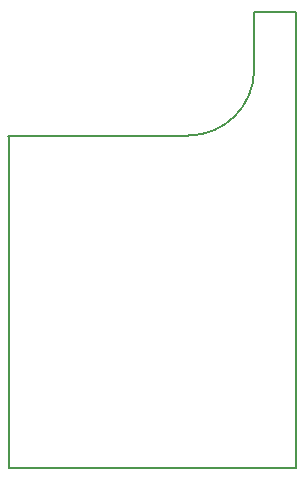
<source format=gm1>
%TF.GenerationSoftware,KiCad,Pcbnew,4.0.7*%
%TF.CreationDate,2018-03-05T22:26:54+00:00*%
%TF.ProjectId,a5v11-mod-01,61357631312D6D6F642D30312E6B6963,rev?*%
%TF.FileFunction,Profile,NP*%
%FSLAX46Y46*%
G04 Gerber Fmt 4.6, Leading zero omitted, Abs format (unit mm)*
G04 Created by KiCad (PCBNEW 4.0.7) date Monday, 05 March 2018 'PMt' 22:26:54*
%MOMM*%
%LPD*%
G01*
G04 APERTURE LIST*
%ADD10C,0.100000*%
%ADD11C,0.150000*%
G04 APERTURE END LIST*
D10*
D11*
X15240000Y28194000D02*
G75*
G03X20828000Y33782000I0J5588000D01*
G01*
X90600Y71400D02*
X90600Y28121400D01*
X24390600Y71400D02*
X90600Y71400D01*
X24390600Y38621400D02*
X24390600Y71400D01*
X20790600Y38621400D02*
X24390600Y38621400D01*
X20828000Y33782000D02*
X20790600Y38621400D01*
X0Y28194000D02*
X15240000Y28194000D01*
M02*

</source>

--

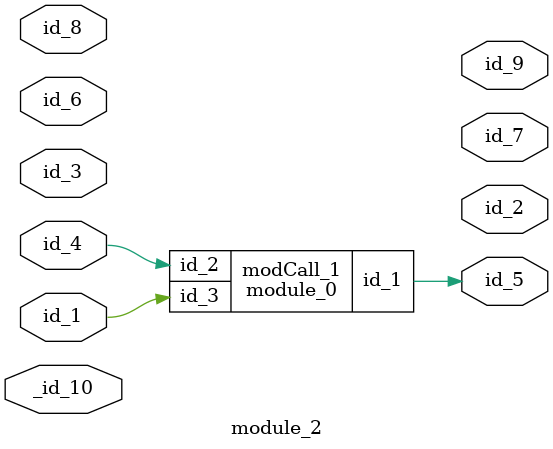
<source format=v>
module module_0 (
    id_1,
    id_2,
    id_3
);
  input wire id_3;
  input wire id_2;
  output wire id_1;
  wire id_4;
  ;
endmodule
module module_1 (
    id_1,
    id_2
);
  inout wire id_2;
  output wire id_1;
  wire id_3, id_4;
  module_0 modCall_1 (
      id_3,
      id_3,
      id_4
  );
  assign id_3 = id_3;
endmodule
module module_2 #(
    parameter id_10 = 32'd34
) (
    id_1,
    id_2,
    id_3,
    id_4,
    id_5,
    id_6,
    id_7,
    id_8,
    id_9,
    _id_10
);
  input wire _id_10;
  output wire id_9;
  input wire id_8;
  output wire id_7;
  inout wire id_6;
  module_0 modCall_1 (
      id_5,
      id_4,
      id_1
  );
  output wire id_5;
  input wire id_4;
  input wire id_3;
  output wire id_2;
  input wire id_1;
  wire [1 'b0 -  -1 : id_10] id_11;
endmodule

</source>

:: TO DO ::
Tally the lines above containing "LIST". Number only.

:: EXERCISE RESULT ::
2